▶ _Page excerpt_
★ ★ ★ ★ ★
You're a lower taxes guy - how do you like getting drained for pointless wars?A 10% cut in military spending refunded to local governments would solve all our local financial problems. Or we can just let the corporate-government-military complex just abuse us like an alcoholic, abusive parent that we are afraid to confront.

"A 10% cut in military spending refunded to local governments would solve
all our local financial problems"Huh?  It's still the same amount of money stolen from me and spent on things I don't agree with.  Why would I support this idea? 

You would support it because all the crazy stuff that the county would like to fund - education, health care, social services, etc. - could be done without your taxes going up.  

Back to the article, the lack of commercial tax base in OC.  For 8 years, every 45 minutes I listened to a C of C person lament the lackof non-residential tax base in Chapel Hill --  to wit, we only have 20 pct non-residential tax base here in CH, while the statewide average is 29 pct.  Every time I heard it I thought of Mary Todd Lincoln.  Well Mrs. Lincoln, aside from that, how did you like the play?  That reference may be obtuse, so here is its explanation:  About 40 years ago, the ultimate company town in NC was Kannapolis, the home of Cannon Mills.  Any economic metric of Kannapolis that did not include Cannon Mills would be meaningless.  Why then do the C of C people insist on presenting a Chapel Hill metric that excludes UNC and UNC Health Care?  Joel Harper was the executive director of the C of C during much of the 1990s.  I met one of his colleagues at a meeting, who ran the Albemarle (Stanly county) area C of C, and who had gone to school with Joel and maintained a professional relationship.  I told her the same story and she replied that that figure in Chapel Hill is totally meaningless due to the existence of UNC and UNCH.  I have heard from many elected officials within NC that they would kill to have an clean employer that pays a 1.8 billion-dollar, more or less recession proof, payroll within walking distance of downtown  in a town of 55K people, even if it doesn't pay property taxes. There's so much more.  About ten years ago, the C of C attempted to convince the town council to adopt a goal of increasing the non-residential tax base from 20 pct to 25 pct.  But they did not present the math.  What would be requiredis to build 2.2 new downtowns or 9 new University Malls while building zeronew residential.  Faced with that they withdrew their request. We are what we are, a world-class center for education and health care.The crisis that I fear would be a significant budget cut to the National Institutesof Health.  About eight times the annual town budget flows into researchers and their staffs within CH from the NIH. NIH.  That might put is in a real recession. 

"The crisis that I fear would be a significant budget cut to the National Institutes of Health."Already happening: in some areas the "pay line" has dropped to less than 4% (i.e., you have to be ranked in the top 4% of applicants) AND the rules in some areas have changed so that you no longer get to re-submit a proposal - which means one shot (instead of 3) and you're out.  Stand by for more "For Sale" signs. Otherwise, I continue to marvel at the image of Chapel Hill that gets reflected back to us by businesses and developers.  Clearly, they imagine we're all high-end consumers with a never-ending source of increasing disposable income.  What else explains what's gone on with University Plaza and University Mall - which seems to be very elegantly emptying of clientele?  This is a mis-reading of Chapel Hill-dom that's only aggravated by the relentless complaining about real estate taxes.  If people leave, it's less about taxes and more about the "gentrification" imposed on us by developers who really don't know Chapel Hill.  Thus, merely cutting taxes won't fix much at all, but instead it could erode the quality of life that we DO appreciate - not the availability of glamorous ballgowns and designer jewelry but things like a decent library, good schools, and reliable police and fire services.
★ ★ ★ ★ ★
(Saved data entries)
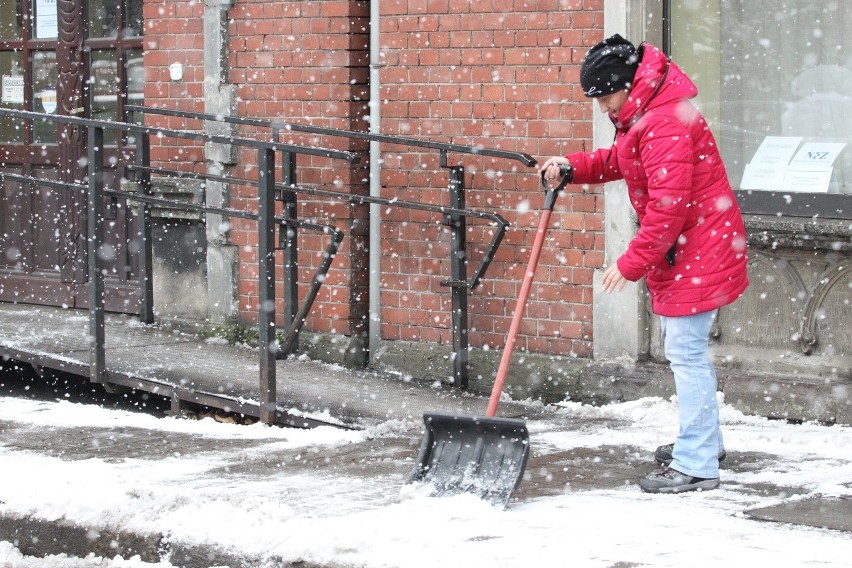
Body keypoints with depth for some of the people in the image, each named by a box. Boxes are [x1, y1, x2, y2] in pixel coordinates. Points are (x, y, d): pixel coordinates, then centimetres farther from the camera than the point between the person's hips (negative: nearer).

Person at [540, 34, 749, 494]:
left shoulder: (665, 122, -23)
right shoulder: (642, 116, 12)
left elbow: (668, 206, -27)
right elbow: (618, 160, 24)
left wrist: (632, 262, -22)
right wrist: (572, 167, 5)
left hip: (697, 254, -11)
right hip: (680, 253, 11)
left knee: (686, 353, -9)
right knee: (687, 351, 20)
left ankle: (696, 465, -6)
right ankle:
★ ★ ★ ★ ★
▶ _Questions on the material_
**a.** From the tax-base discussion, extract the passage between "You're a lower" and "taxes going up.", inclusive.
**b.** Translate this sentence from the tax-base discussion into Spanish: "Any economic metric of Kannapolis that did not include Cannon Mills would be meaningless."
**c.** Answer these questions from the tax-base discussion:
(i) What percentage of Chapel Hill's tax base did the C of C say is non-residential?
(ii) Who was executive director of the C of C during much of the 1990s?
(iii) In some areas, the "pay line" has dropped to less than what percentage?

▶ _Outputs in order_
**a.**
You're a lower taxes guy - how do you like getting drained for pointless wars?A 10% cut in military spending refunded to local governments would solve all our local financial problems. Or we can just let the corporate-government-military complex just abuse us like an alcoholic, abusive parent that we are afraid to confront.

"A 10% cut in military spending refunded to local governments would solve
all our local financial problems"Huh?  It's still the same amount of money stolen from me and spent on things I don't agree with.  Why would I support this idea? 

You would support it because all the crazy stuff that the county would like to fund - education, health care, social services, etc. - could be done without your taxes going up.

**b.** Cualquier indicador económico de Kannapolis que no incluyera a Cannon Mills carecería de sentido.

**c.**
(i) 20 percent
(ii) Joel Harper
(iii) 4%